The MIT has been viewed as a community of practice (Lev & Wenger 1991 ) where participants from schools, academia and policy makers share a common goal of improving the schools’ absorption culture and enhance beginning teachers’ professional skills, supported by mentors and mentoring approach. The MIT model has been proven to be highly successful for teachers’ retention in the schools participating in the pilots, as well as its impact on the partnership between schools, colleges and universities during induction.  Moreover, the MIT model influenced higher educational institutions to expand their intervention in schools and strength their contacts with the schools’ staff and policies.

During the successful teamwork of the MITs, the lack of mentors’ engagement within the group was obvious, having their work occur in parallel to the work done in the MIT. In PROMENTORS, the aim is to expand and enhance the MIT model with the mentors, by addressing the mentors’ role as well as the concept of mentoring in education, in general. This approach fits the current policy of the Israeli Ministry of Education which emphasizes the importance of sustaining and strengthening the mentors’ role in schools with the active support of the teachers’ educational academic institutes.

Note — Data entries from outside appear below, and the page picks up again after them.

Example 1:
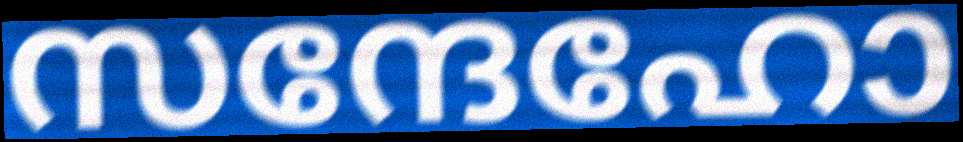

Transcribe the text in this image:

സന്ദേഹോ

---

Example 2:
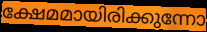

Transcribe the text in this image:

ക്ഷേമമായിരിക്കുന്നോ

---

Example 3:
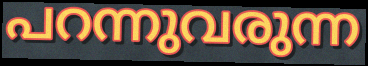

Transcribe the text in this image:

പറന്നുവരുന്ന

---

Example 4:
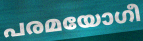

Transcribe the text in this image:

പരമയോഗീ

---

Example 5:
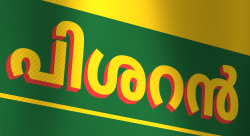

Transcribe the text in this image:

പിശറൻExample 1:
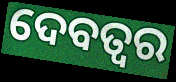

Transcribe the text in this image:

ଦେବତ୍ଵର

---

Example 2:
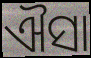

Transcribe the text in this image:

ଐସା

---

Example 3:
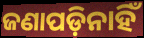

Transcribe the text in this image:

ଜଣାପଡ଼ିନାହିଁ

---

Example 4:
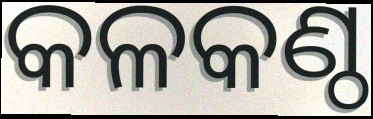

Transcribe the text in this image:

କଳକଣ୍ଠ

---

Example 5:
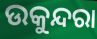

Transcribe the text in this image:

ଉକୁନ୍ଦରା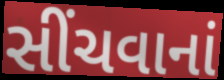
સીંચવાનાં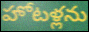
హోటళ్లను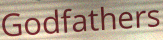
Godfathers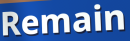
Remain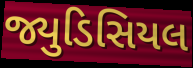
જ્યુડિસિયલ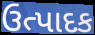
ઉત્પાદક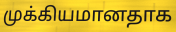
முக்கியமானதாகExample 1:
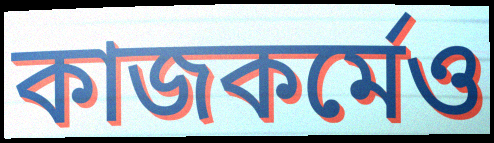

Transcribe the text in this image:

কাজকর্মেও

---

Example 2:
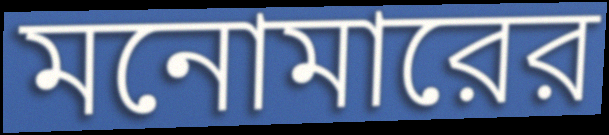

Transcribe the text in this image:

মনোমারের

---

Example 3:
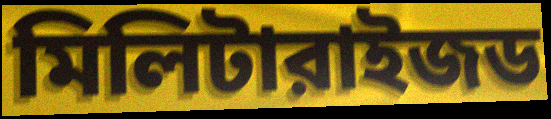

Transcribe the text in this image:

মিলিটারাইজড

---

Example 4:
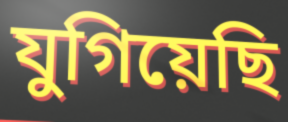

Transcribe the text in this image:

যুগিয়েছি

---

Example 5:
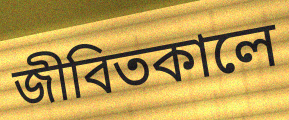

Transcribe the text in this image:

জীবিতকালে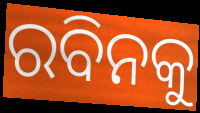
ରବିନକୁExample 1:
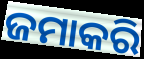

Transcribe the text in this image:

ଜମାକରି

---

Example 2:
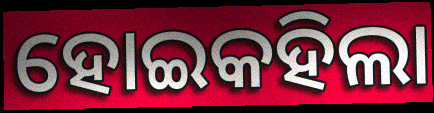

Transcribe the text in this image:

ହୋଇକହିଲା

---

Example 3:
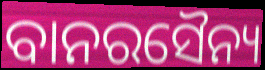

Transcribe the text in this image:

ବାନରସୈନ୍ୟ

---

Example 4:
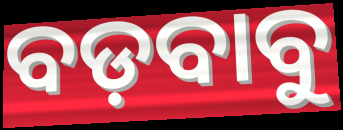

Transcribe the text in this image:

ବଡ଼ବାବୁ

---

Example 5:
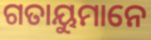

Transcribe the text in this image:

ଗତାୟୁମାନେ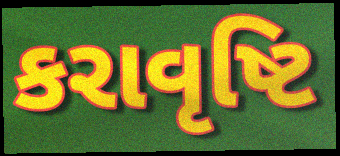
કરાવૃષ્ટિ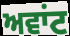
ਅਵਾਂਟ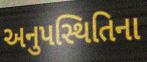
અનુપસ્થિતિનાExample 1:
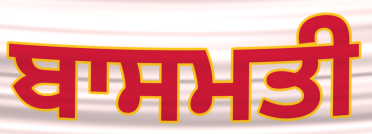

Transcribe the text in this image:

ਬਾਸਮਤੀ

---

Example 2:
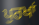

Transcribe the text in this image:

ਪੁਰਖਾਂ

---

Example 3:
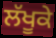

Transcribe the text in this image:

ਲੱਖੂਕੇ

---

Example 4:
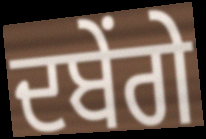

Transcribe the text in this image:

ਦਬੇਂਗੇ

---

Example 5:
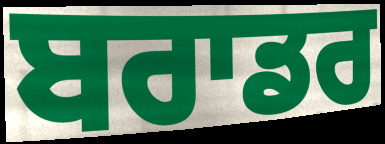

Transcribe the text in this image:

ਬਰਾਡਰ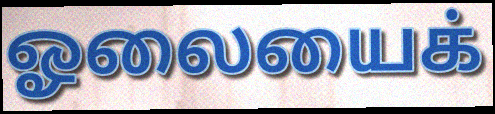
ஓலையைக்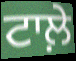
ਟਾਲ਼ੇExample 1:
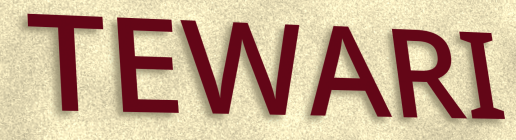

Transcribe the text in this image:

TEWARI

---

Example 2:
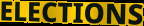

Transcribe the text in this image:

ELECTIONS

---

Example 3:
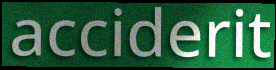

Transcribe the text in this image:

acciderit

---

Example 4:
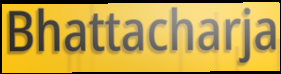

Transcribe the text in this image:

Bhattacharja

One of the main challenges of the mentors’ training in Israel is the lack of participation of the mentors within the existing framework.  This is because the current training is not in line with the mentors’ real needs of dealing with their own professional development. The Ministry of Education in Israel needs to take a proactive step with restructuring mentors’ training and its professional development. The Ministry of Education is striving to build new professional development opportunities for mentors outside the school which coincide with the academic institutions of higher education for teachers’ training understanding the importance of embedding the mentors’ professional development in schools.

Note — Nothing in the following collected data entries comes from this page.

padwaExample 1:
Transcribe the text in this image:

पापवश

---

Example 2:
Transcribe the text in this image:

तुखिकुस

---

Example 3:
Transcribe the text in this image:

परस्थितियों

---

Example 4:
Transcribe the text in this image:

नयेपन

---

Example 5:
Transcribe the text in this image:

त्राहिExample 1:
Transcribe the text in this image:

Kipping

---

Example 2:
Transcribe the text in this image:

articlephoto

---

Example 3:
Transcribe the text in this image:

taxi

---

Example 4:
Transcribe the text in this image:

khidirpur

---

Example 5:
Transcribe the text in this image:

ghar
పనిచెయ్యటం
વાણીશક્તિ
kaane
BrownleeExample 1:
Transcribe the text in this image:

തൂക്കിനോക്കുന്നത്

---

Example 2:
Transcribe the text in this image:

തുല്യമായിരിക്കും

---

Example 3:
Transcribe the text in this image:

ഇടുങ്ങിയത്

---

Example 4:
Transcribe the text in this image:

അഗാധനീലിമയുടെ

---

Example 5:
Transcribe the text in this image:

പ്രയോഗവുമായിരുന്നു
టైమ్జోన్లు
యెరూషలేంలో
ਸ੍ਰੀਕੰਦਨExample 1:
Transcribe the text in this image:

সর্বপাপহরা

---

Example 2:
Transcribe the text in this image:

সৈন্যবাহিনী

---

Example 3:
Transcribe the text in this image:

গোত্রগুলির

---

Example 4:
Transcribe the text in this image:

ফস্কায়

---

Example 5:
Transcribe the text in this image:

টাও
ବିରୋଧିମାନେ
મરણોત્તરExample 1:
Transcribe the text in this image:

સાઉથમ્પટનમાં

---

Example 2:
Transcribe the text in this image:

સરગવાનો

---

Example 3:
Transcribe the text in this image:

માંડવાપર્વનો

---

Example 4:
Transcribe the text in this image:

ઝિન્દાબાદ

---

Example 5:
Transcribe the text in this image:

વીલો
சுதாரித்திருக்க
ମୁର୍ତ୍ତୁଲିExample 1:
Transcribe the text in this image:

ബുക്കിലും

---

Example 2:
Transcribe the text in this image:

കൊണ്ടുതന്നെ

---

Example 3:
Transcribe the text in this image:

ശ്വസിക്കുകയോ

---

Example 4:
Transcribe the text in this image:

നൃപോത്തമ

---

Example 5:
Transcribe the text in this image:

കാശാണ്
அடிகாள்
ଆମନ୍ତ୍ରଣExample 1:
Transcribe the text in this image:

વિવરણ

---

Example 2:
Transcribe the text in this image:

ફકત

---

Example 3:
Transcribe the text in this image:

The PROMENTORS project aims to expand the successful MIT model as a basis for a new model of mentors’ training implemented by academic teacher-training institutions and departments in Israel. In the new model, we will strengthen the MIT structure and include accredited courses at the B.Ed. level, as well as at the M.Ed. level. Mentors, beginning teachers, pedagogical advisors, and accompanying teachers, together with the school staff, will work together for maintaining mentors’ professional development.  To reach these goals, PROMENTORS will study new models that take place in EU higher educational institutions in order to model their good practices and enrich the Israeli models that will be developed.

To achieve these goals, the project will:

1) Develop and refine, via pilot implementation and evaluation, an efficient and sustainable mentoring system in Israel and implement it within training courses in the Israeli HEIs. 

2) Train 360 mentors in the new MIT courses.

3) Facilitate 3 international mobilities and train-the trainers’ scheme for implementation of the mentoring system in Israel.

4) Provide a certification system for the mentoring system in Israel as a label of quality through PGM teachers’ peer group mentoring.

5) Disseminate the learning process of MIT developed within PROMENTOR partner institutions to other Israeli HEIs.

6) Ensure communication and sharing with the use of ICT.